Third task that was hardest in my opinion and required some coding turned out to be very time consuming but simple because there is some fucking awesome tool git bfg that will replace all usernames and passwords with ***REMOVED*** string.

So I dig trough files on the repository and found lot's of usernames and passwords that I wrote to wrote those to simple file passwords.txt and it was indeed very exhausting and my file looked like that:

username1
pass1
pass2
usernameN
passN

cause I didn't wanted to use regular expressions It turned out I didn't have java8 so I need to install it on my vm that I was using to migrate this repo.
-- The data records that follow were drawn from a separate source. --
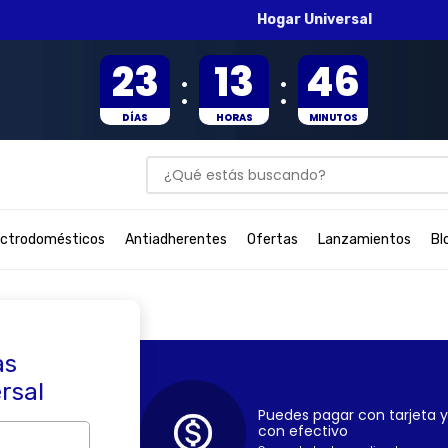
Hogar Universal
23
13
46
:
:
DÍAS
HORAS
MINUTOS
¿Qué estás buscando?
BUSCADOS
ectrodomésticos
Antiadherentes
Ofertas
Lanzamientos
Bl
as
ersal
Puedes pagar con tarjeta y
con efectivo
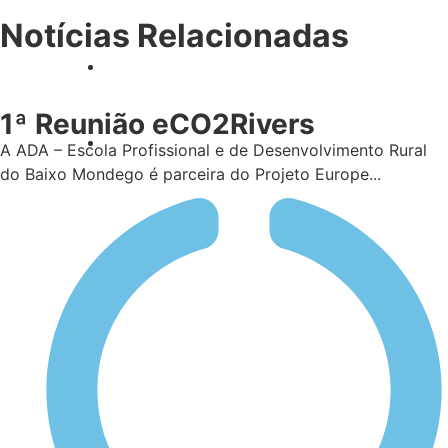
Notícias Relacionadas
1ª Reunião eCO2Rivers
A ADA – Escola Profissional e de Desenvolvimento Rural
do Baixo Mondego é parceira do Projeto Europe...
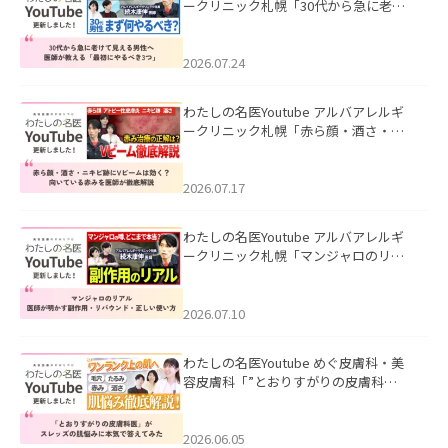
ークリニック札幌「30代から急に老け
て見える男性へ｜医師が教える「最初
にやるべき3つ」」を公開いたしまし
た。
2026.07.24
わたしの名医Youtube アルバアレルギ
ークリニック札幌「赤ら顔・酒さ・ニ
キビ跡にVビームは効く？向いている赤
みを医師が徹底解説」を公開いたしま
した。
2026.07.17
わたしの名医Youtube アルバアレルギ
ークリニック札幌「マンジャロのリア
ル｜医師が明かす副作用・リバウン
ド・正しい使い方」を公開いたしまし
た。
2026.07.10
わたしの名医Youtube めぐ皮膚科・美
容皮膚科「”とおりすがりの皮膚科
医”がスレッズの肌悩みに本気で答えて
みた」を公開いたしました。
2026.06.05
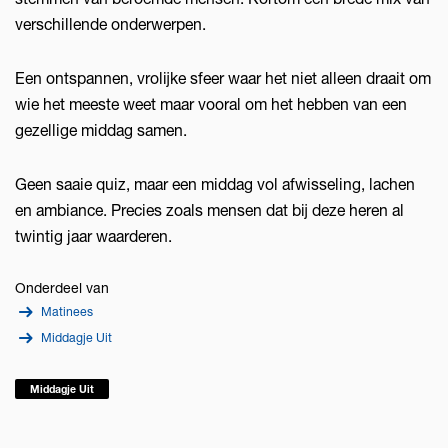
verschillende onderwerpen.
Een ontspannen, vrolijke sfeer waar het niet alleen draait om
wie het meeste weet maar vooral om het hebben van een
gezellige middag samen.
Geen saaie quiz, maar een middag vol afwisseling, lachen
en ambiance. Precies zoals mensen dat bij deze heren al
twintig jaar waarderen.
Onderdeel van
Matinees
Middagje Uit
Middagje Uit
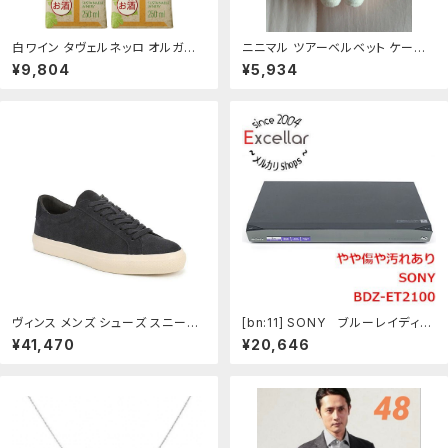
白ワイン タヴェルネッロ オルガニ
ニニマル ツアーベルベット ケープ
コ サンジョヴェーゼ テトラパック 2
10cm スカイ 帽子含む
¥9,804
¥5,934
50ml X 1ケース / 計48本
ヴィンス メンズ シューズ スニーカ
[bn:11] SONY ブルーレイディス
ー Vince Fulton Sneaker Men
クレコーダー BDZ-ET2100 リ
¥41,470
¥20,646
s Navy ネイビー
モコンなし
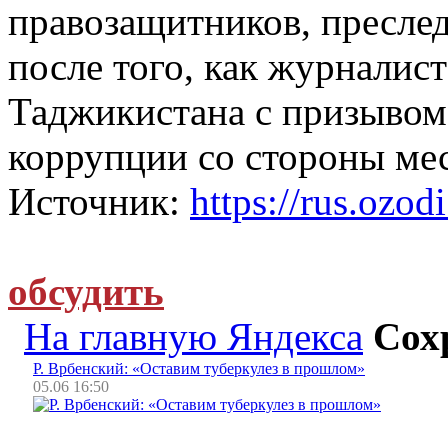
правозащитников, пресле
после того, как журналист
Таджикистана с призывом
коррупции со стороны мес
Источник:
https://rus.ozodi
обсудить
На главную Яндекса
Сох
Р. Врбенский: «Оставим туберкулез в прошлом»
05.06 16:50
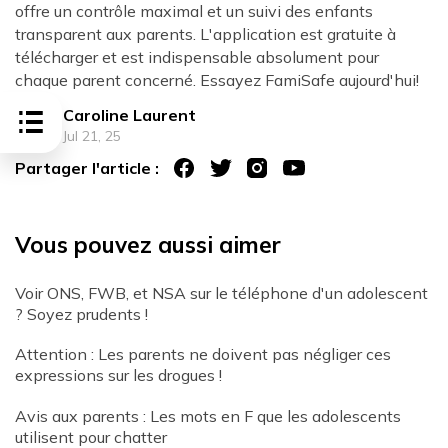
offre un contrôle maximal et un suivi des enfants
transparent aux parents. L'application est gratuite à
télécharger et est indispensable absolument pour
chaque parent concerné. Essayez FamiSafe aujourd'hui!
Caroline Laurent
Jul 21, 25
Partager l'article :
Vous pouvez aussi aimer
Voir ONS, FWB, et NSA sur le téléphone d'un adolescent
? Soyez prudents !
Attention : Les parents ne doivent pas négliger ces
expressions sur les drogues !
Avis aux parents : Les mots en F que les adolescents
utilisent pour chatter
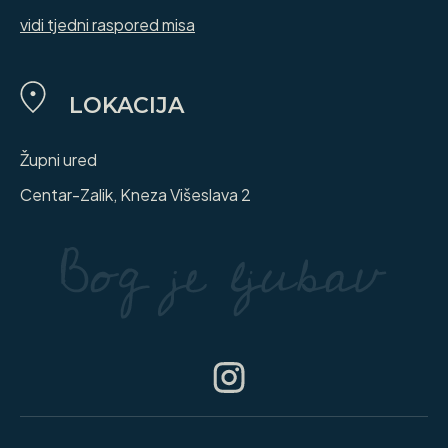
vidi tjedni raspored misa
LOKACIJA
Župni ured
Centar-Zalik, Kneza Višeslava 2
The rest was simple stupid one command that took about 10-15 seconds cause this tool is blazing fast:

bfg --replace-text passwords.txt  my-repo.git

then I cleaned history by running command that pops after end of this script to cleanup git refs history and it was done so I added the remote to git and pushed my work.

At the end it turned out that I needed to run my stupid history alter script twice more because at first I made some mistakes and also it turned out that script didn't deal with branches. So what I need to do was delete history

git update-ref -d refs/original/refs/heads/master

and then push new history using

git push --force --tags origin 'refs/heads/*'

At the end migration was finished and I could deal with another tasks.

Hope that would help someone on how to migrate his repo from svn to git cause it's not so painful as I thought it would be. See you next time.